Nehru's abrogation of leadership and the inadequacy of his army chiefs and top generals make for pitiful reading in the light of the massive loss of life of the rank and file thereafter at Tawang and with heart-rending bravery at Sela and at Walong. Verma's descriptions of the slaughter of our retreating troops are vivid and not for faint hearts. The numerous acts of courage in the battle evoke a mixture of pride, yet anger at the machinations at higher levels of command eager to save their own skins. After the Walong defeat, a colleague alongside Kaul said "that he sounded so desperate as to be almost demented." The tragedy was deepened by the denouement for Nehru's pacifist ideals when he had to undergo the humiliation of seeking air-force assistance from the United States of America before China's unilateral ceasefire and withdrawal.

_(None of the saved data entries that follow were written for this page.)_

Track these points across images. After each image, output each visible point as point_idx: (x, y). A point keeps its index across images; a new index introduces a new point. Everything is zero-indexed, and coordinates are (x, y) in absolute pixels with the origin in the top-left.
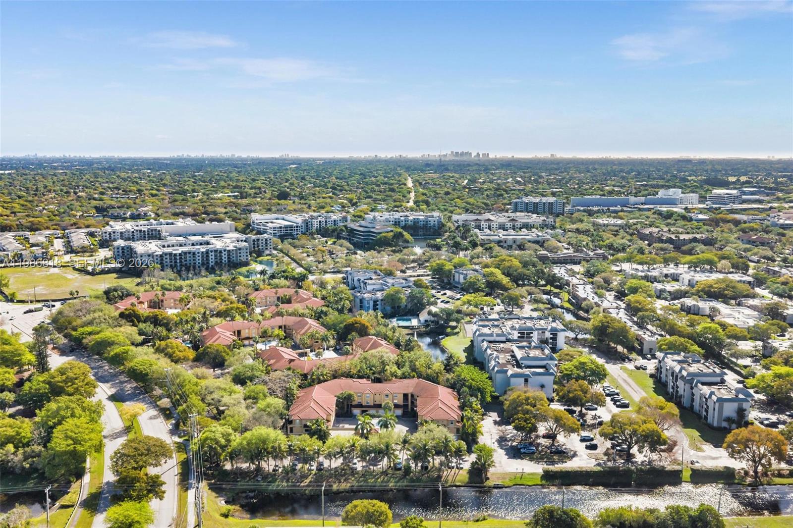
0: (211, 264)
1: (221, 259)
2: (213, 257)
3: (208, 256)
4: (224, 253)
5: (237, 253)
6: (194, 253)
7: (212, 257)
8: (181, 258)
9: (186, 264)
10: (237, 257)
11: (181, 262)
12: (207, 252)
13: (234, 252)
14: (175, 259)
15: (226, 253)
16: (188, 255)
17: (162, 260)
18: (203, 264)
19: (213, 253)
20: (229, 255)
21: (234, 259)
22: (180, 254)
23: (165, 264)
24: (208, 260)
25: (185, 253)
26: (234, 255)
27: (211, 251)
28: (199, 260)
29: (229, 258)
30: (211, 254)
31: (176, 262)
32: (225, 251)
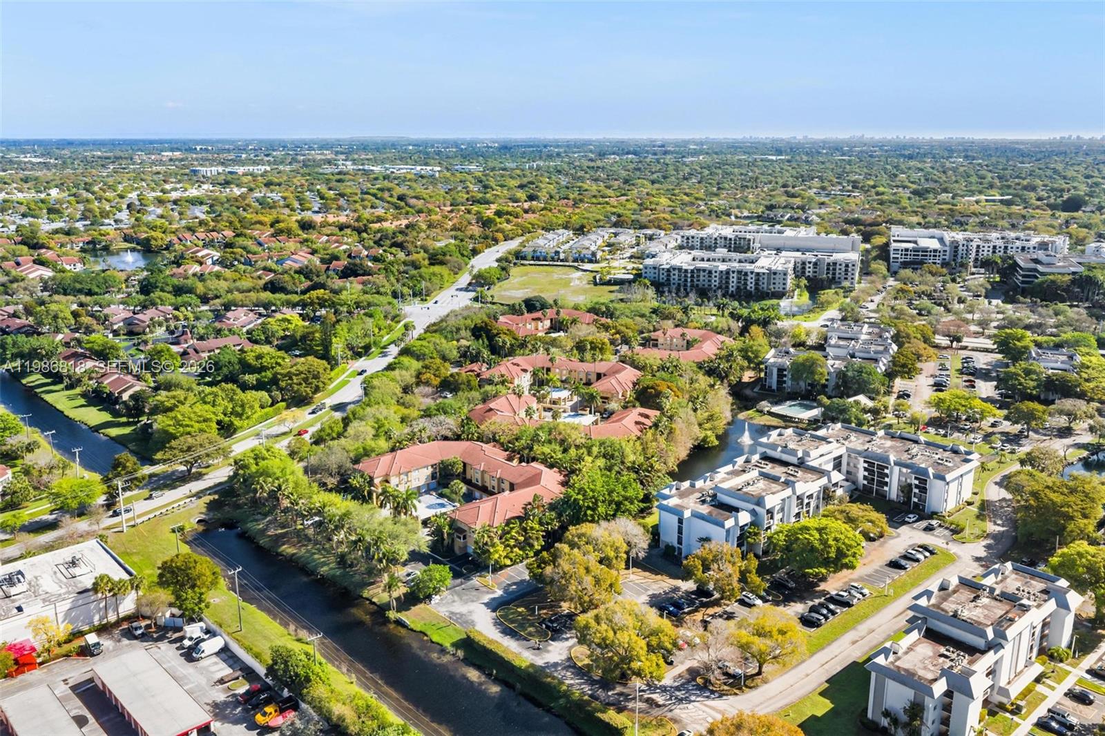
0: (731, 289)
1: (746, 284)
2: (735, 280)
3: (728, 278)
4: (750, 276)
5: (769, 279)
6: (710, 272)
7: (733, 280)
8: (692, 276)
9: (697, 285)
10: (769, 284)
11: (692, 281)
12: (728, 272)
13: (766, 277)
14: (686, 276)
15: (753, 276)
16: (702, 273)
17: (669, 275)
18: (720, 287)
19: (735, 275)
20: (757, 280)
21: (765, 286)
22: (692, 271)
23: (672, 281)
24: (727, 283)
25: (699, 270)
26: (765, 281)
27: (733, 272)
28: (715, 282)
29: (757, 284)
30: (732, 275)
31: (686, 281)
32: (752, 273)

Verma's meticulous detail of the battle lines is understandable for it honours the brave and the fallen. The problem is that it breaks the flow of his narrative style and confuses the bigger picture of the army movements as a whole. Nevertheless, the story is gripping and monumentally tragic. Current nationalistic fervour makes the Indian public belligerent to settle scores with our neighbours. The question left in the mind of the reader after the terrible debacle of 1962 is whether adequate corrective actions have been taken to ensure that such a failure does not happen again.